Annex 46 Complementary information to source category 6b Waste Burning and Accidental Fires

Overview of recent revisions

Similarly to the section on biomass, since the 2nd edition of the Toolkit (2005) new information has become available for the open burning of waste from several projects that have been implemented to provide better emission factors and especially taking into consideration circumstances in developing countries. The projects included field experiments in Mexico and China that added a total of 30 results to improve the emission factors for dump fires (class 1) and burning of loosely arranged domestic waste (class 3) (Solorzano-Ochoa et al. 2012, Zhang et al. 2011, UNEP 2011a). Besides providing new emission factors, the characterization of the activity has also been made more specific and a protocol and a sampler for undertaking field sampling have been developed. Although the emission factors for PCDD/PCDF and dioxin-like PCB scatter across a large range between measurements, the confidence in these data is relatively high.

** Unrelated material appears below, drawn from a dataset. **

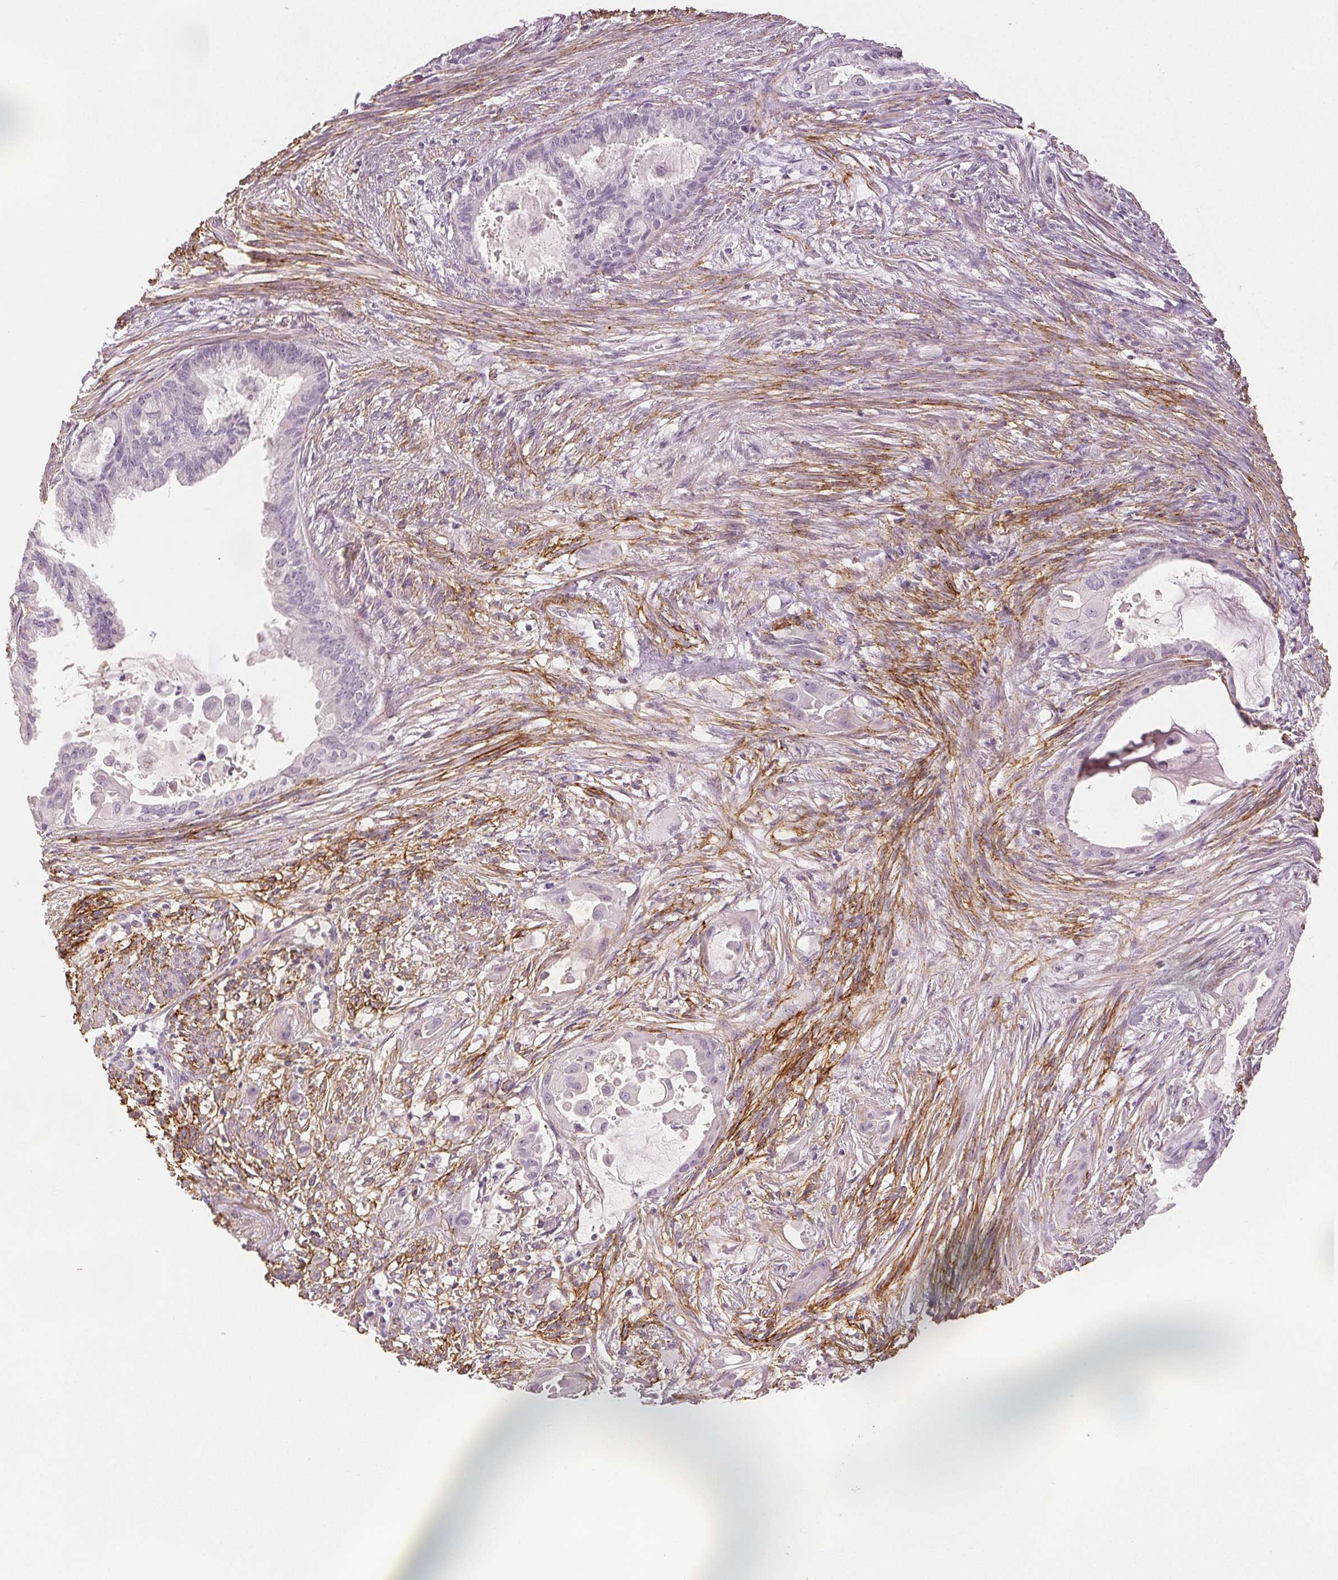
{"staining": {"intensity": "negative", "quantity": "none", "location": "none"}, "tissue": "endometrial cancer", "cell_type": "Tumor cells", "image_type": "cancer", "snomed": [{"axis": "morphology", "description": "Adenocarcinoma, NOS"}, {"axis": "topography", "description": "Endometrium"}], "caption": "This is an immunohistochemistry (IHC) photomicrograph of human adenocarcinoma (endometrial). There is no staining in tumor cells.", "gene": "FBN1", "patient": {"sex": "female", "age": 86}}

Table III.46.1 Dioxin-like PCB emission factors for source category 6b Open Burning of Waste and Accidental Fires

6b Open Burning of Waste and Accidental Fires Emission Factors (µg TEQ/t material burned)
  Classification Air Water Land Product Residue
1 Fires at waste dumps (compacted, wet, high organic carbon content) 30        
2 Accidental fires in houses, factories          
3 Open burning of domestic waste 2        
4 Accidental fires in vehicles (µg TEQ per vehicle)          
5 Open burning of wood (construction/ demolition)          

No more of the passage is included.